Dalius also converted $31.1 million of Bitcoin that he collected from the Saivian scheme and transferred it to brokerage trading accounts he controlled to funds stock purchases.
And Dalius converted millions of dollars of Bitcoin that he collected from the scheme to fund private jet travel, luxury vacations, sporting and entertainment event tickets, and the purchase of an exotic sports car.
Examples of these purchases include a new Lamborghini for almost half a million dollars, and more than $181,000 for a five night vacation to the Bahamas to celebrate his daughter’s 21st birthday – including premium hotel accommodations, poolside cabanas, and charter jet transportation for seven passengers from Los Angeles.

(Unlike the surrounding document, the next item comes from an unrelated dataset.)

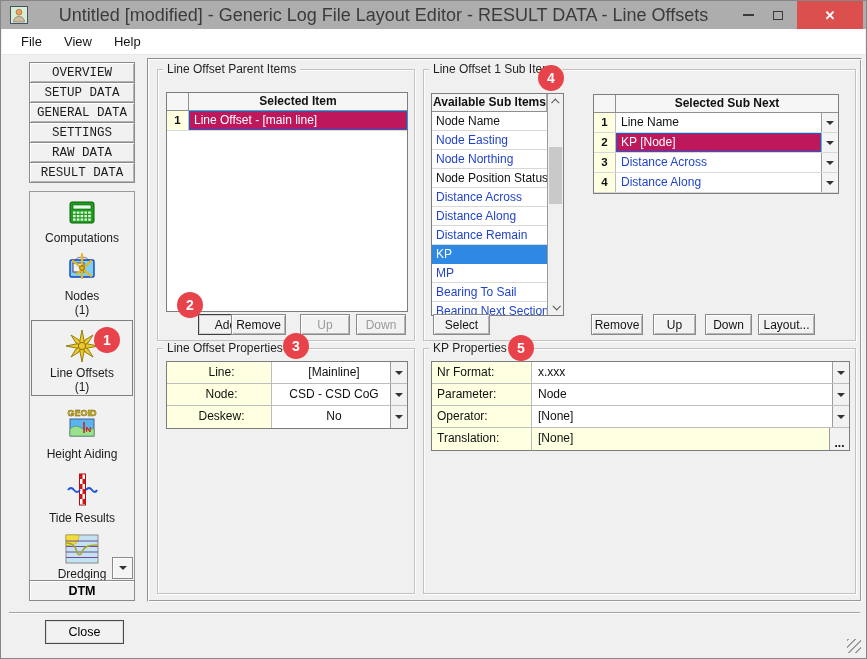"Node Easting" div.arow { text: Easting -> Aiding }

With neither Saivian, Dalius or any of his shell companies registered to offer securities, the SEC are alleging securities fraud.
All up the SEC have sued Dalius and the Saivian defendants for violations of the Securities Act and Securities and Exchange Act, over seven causes of action.
An eight cause of action seeks disgorgement, from both Dalius, the named Saivian defendants and relief defendants.
The SEC’s lawsuit was filed under seal in California on October 3rd.
A requested ex-parte Temporary Restraining Order and asset freeze against Dalius was denied on October 11th.
The primary reason for the denial was a lack of provided evidence showing that, without a granted TRO and asset freeze, there would be ‘“immediate and irreparable injury, loss, or damage” before Defendants can be heard in opposition.‘
Reading between the lines, had the SEC of acted sooner (say for example well before Saivian collapsed)they might have got their ex-parte TRO and freeze.
Now, almost a year after the fact they’ve been denied. A request for expedited discovery, pertaining to subpoenaed Saivian records, was also denied.
I don’t know who’s responsible but it seems, at least as far their Saivian investigation goes, someone over at the SEC dropped the ball on this one.
If depositions began in late 2016, the investigation had to of commenced prior.
Saivian collapsed almost a year ago, not withstanding the Chinese arrests that occurred six months prior.
Why has it taken so long for the SEC to file suit?
As it stands a summons was issued against Saivian, Dalius and the rest of the defendants on October 23rd.
While it’s likely the SEC will be granted a preliminary injunction later down the road, it’s a bit of a shame they botched the ex-parte TRO by taking so long to file suit.